The fibular hemimelia is a congenital longitudinal limb defect presenting with aplasia or hypoplasia of the fibular bone. In two-thirds of patients, only one side is affected, the right leg more often than the left.
It rarely occurs in isolation, usually in combination with other malformations (proximal femoral defect, malformations of the foot and toes, curved tibia, shortening of the entire lower leg). It can also lead to enormous instability in the knee and ankle and significant changes in the soft tissues.
The most important functional disorders are the different leg length in one-sided cases and the asymmetrical short stature in bilateral cases. The foot is usually in Equinovalgus position. Since the affected bone has only a low growth potential, the deformity tends to increase with age.
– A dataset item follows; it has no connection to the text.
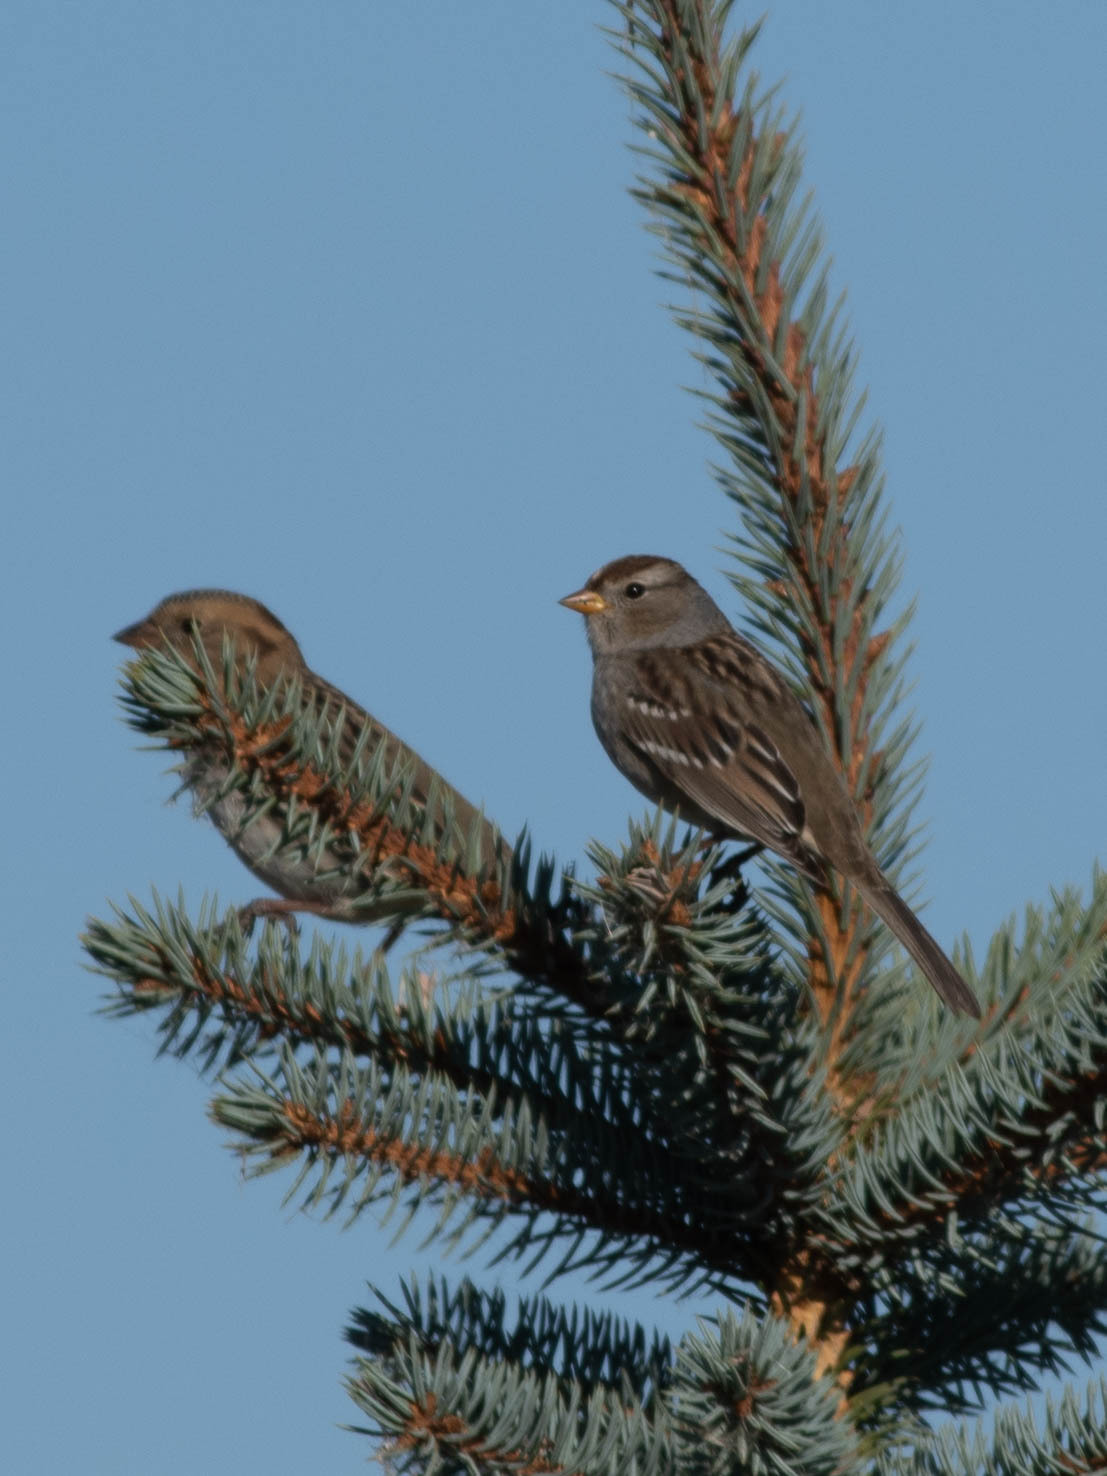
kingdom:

The following forms can be distinguished:
In Type IA, there is proximal fibular hypoplasia, and the ankle fork is intact.
Type IB is similar to IA, but there is a malformation of the ankle fork.
Type II has a complete aplasia of the fibula.
The etiology of the disease is unclear. The deformity is probably due to a disruption in the critical period of the embryonic development of the limbs (between the 4th and 7th week of pregnancy). Vascular dysgenesis, virus infections, trauma and environmental influences are discussed as possible causes.
Most cases are sporadic. In a few percent of published cases a familial occurrence with autosomal dominant heredity and incomplete penetrance was seen.